AN investigation into an alleged NSW Government leak of a mining company’s confidential exploration licence information to a rival company in 2017 could not make a finding on possible corruption because of inadequacies in the state’s mining titles database.
A Department of Planning internal investigation identified “potential corruption risks which cannot be ignored” after it could not definitively determine if a leak had occurred because the department’s mining titles database had no auditing capability.
But the director of professional standards who filed the report on December 22, 2017 recommending action “to take place without delay” because of potential corruption risks was sacked five months later when her position was abolished.
The Department of Planning confirmed on Friday it no longer has “specific investigators” within the department “as we outsource these activities to independent external investigators”.
The investigation into the alleged leak was launched after a mining company’s application for special leave to renew a 1993 exploration licence over 10 lots in February, 2017 was rejected, and it was directed to relinquish five of the lots as required under the Mining Act.
The mining company contacted the department after a rival company applied for an exploration licence over the five lots before the information was made public, and after lengthy communications with the department.
“I can confirm that the information ‘leaked’ for the exploration licence applications could have only come from the documentation provided as part of the renewal application, which we understood to be confidential,” the mining company wrote in an email to two department staff.
I can confirm that the information ‘leaked’ for the exploration licence applications could have only come from the documentation provided as part of the renewal application, which we understood to be confidential.- Mining company to Department of Planning in 2017.
The complaint was raised with the professional standards director by the then titles operations manager Rebecca Connor, who was sacked in May within days of the sacking of the professional standards director.
A subsequent investigation included a statement from a mining industry representative for the rival company, who alleged the application for the exact lots after more than two decades with its rival, and during a period when it was negotiating with the department to relinquish them, occurred because the information appeared on the department’s public portal on February 14, 2017.
A department Titles Administration System (TAS) administrator told investigators there had been an “incorrect data entry”, but the system did not hold information about the relinquished mining lots until late May.
“Any potential ‘leaking’ of the dropped lots could not be from people accessing information from TAS,” the administrator said.
A department investigation report found there were “no reasonable grounds to suggest or identify that corrupt or unethical conduct by any person” had taken place, after an investigator was unable to confirm what material was on the titles public portal on February 14, 2017 because of inadequate database audit capabilities.
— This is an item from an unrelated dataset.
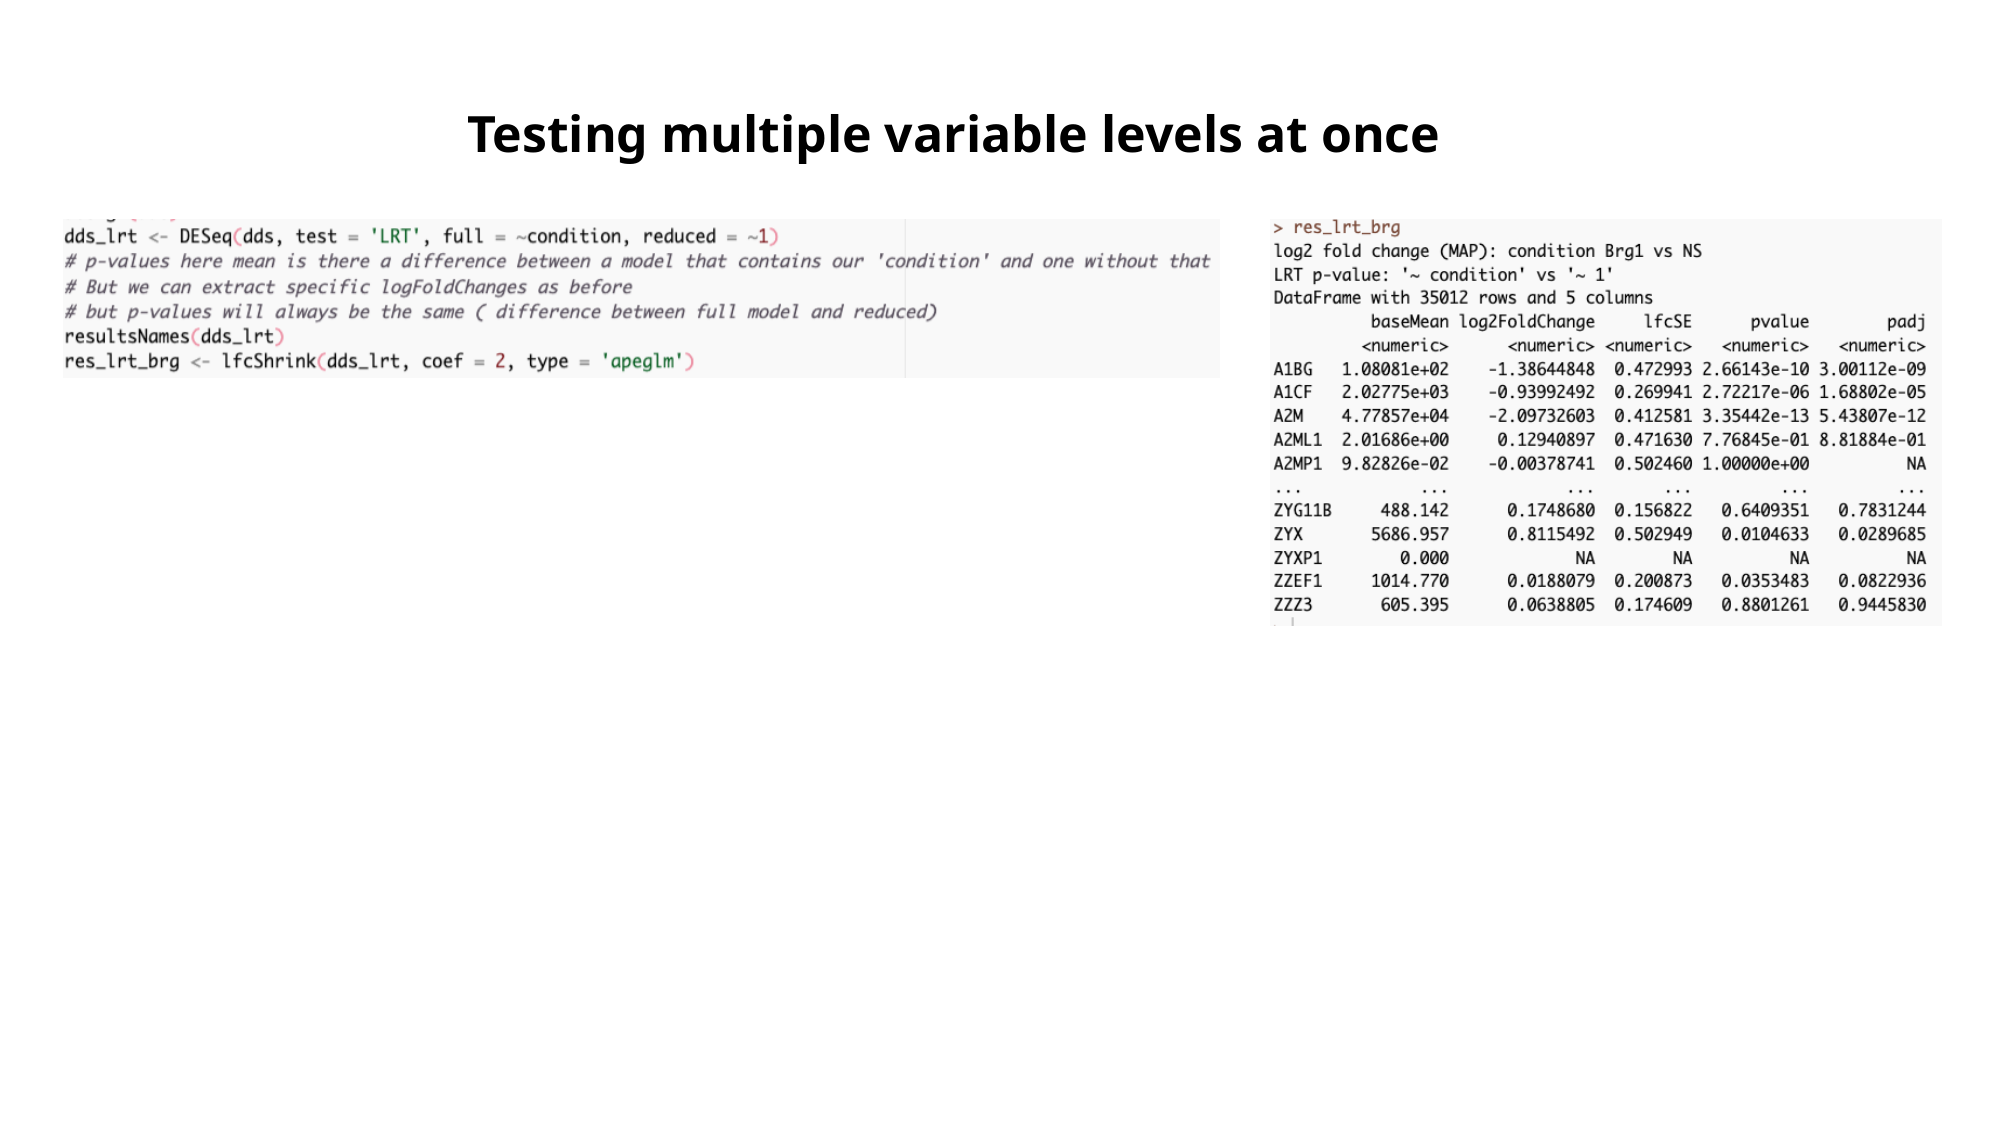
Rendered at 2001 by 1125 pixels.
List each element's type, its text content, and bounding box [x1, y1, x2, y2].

In a quality review of the investigation by two senior department executives, including the professional standards director, serious concerns were raised about potential corruption risks within the system.
The department’s division of resources and geoscience responsible for titles was “unable to confirm with sufficient weight what data was actually recorded and published on February 14, 2017”, the quality review found. The professional standards director said investigators were faced with two versions of the facts, and the rival company’s version could not be challenged because of the database issues.
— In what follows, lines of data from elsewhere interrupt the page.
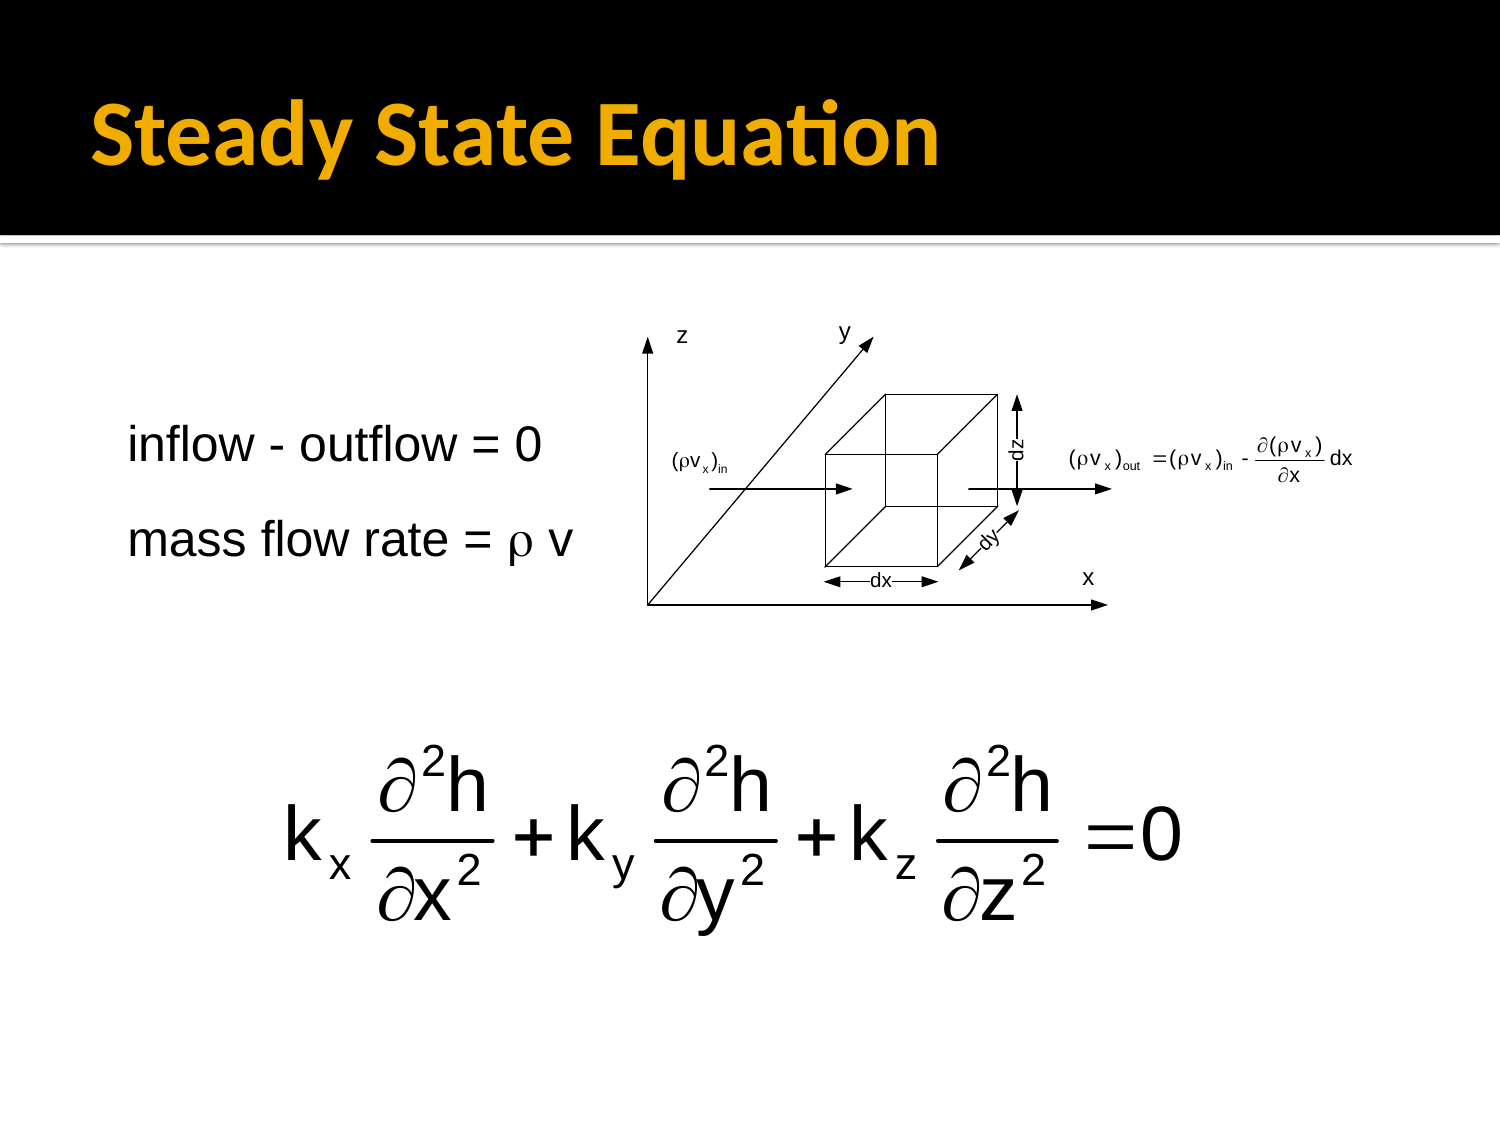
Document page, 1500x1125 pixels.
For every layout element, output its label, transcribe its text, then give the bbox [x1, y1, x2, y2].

title Steady State Equation [75, 25, 1425, 231]
text_box inflow - outflow = 0 mass flow rate = r v [112, 404, 634, 574]
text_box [274, 724, 1194, 950]
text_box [640, 312, 1363, 613]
“I note, however, that the investigation has identified potential corruption risks which cannot be ignored. An absence of sufficient audit capability within the systems which house titles information means confidential and highly commercially valuable information may be compromised,” the professional standards director found.
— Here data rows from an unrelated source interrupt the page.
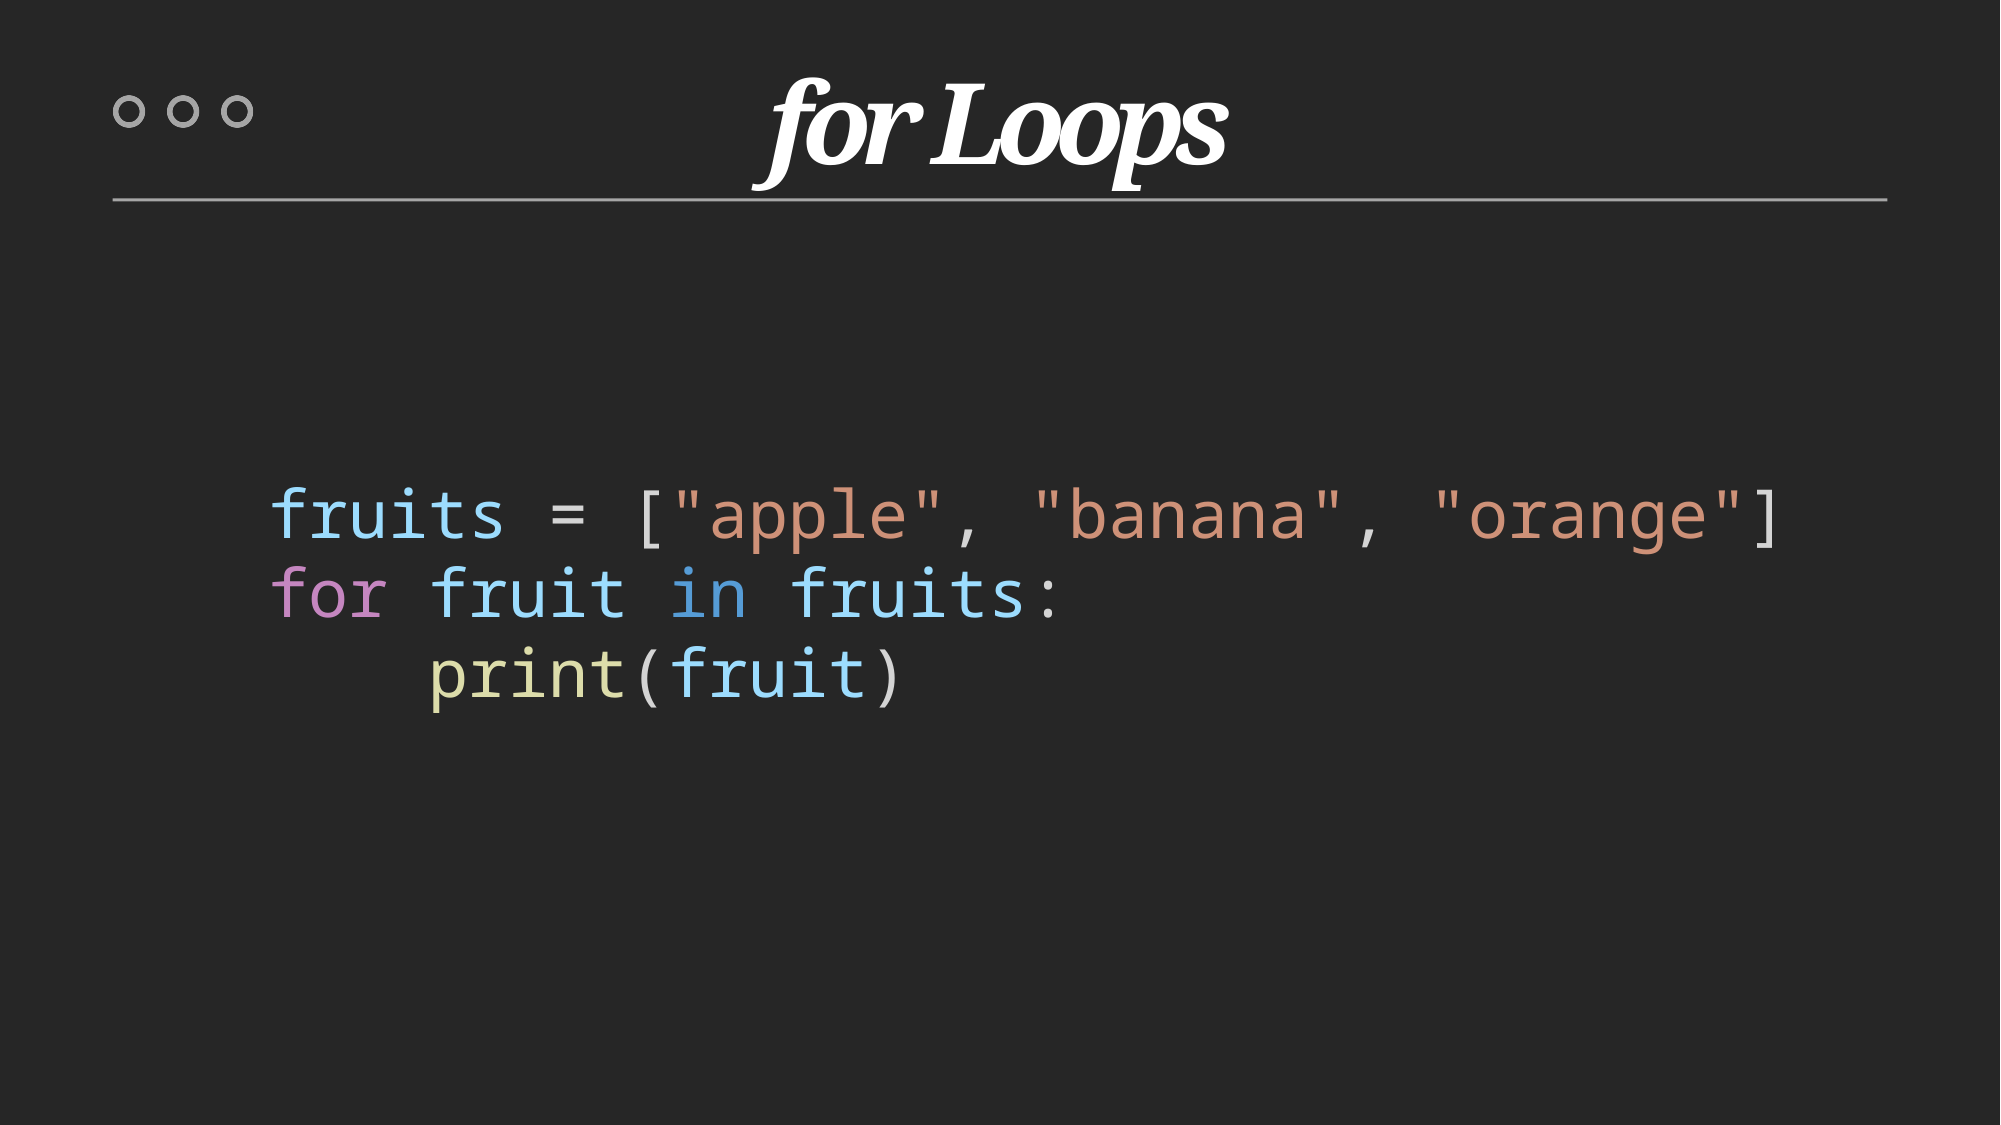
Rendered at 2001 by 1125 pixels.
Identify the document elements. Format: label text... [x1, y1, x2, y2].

text_box for Loops [169, 11, 1831, 194]
text_box [112, 198, 1888, 202]
text_box fruits = ["apple", "banana", "orange"] for fruit in fruits: print(fruit) [253, 463, 1831, 719]
picture [112, 95, 254, 128]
I note, however, that the investigation has identified potential corruption risks which cannot be ignored. An absence of sufficient audit capability within the systems which house titles information means confidential and highly commercially valuable information may be compromised.- Department of Planning professional standards director.
She recommended an urgent review and implementation of an “adequate audit trail” so that “changes to systems data are documented”.
In a 2016 document seen by the Newcastle Herald a department employee warned the newly-appointed titles operations manager Rebecca Connor about concerns relating to the database system, access to it, and mining industry representatives who were “knowledgeable and know our weak points”.
Ms Connor was sacked two years later after repeatedly raising corruption risks and allegations.
In a statement on Friday the department said the lack of audit trail in the MinView public portal was identified as a “primary risk”.
Problems with the database were being addressed by a “$10 million investment in the titles administration system that sees outdated systems upgraded with new database systems”, the department said.
“An audit trail is built into the workflow, every user will possess a unique verified log in and transactions will be time and date stamped with the nature of the action recorded and any access of records by any officer tracked.”
Lock the Gate, the NSW Opposition and others have called for a judicial inquiry into the department’s mining administration.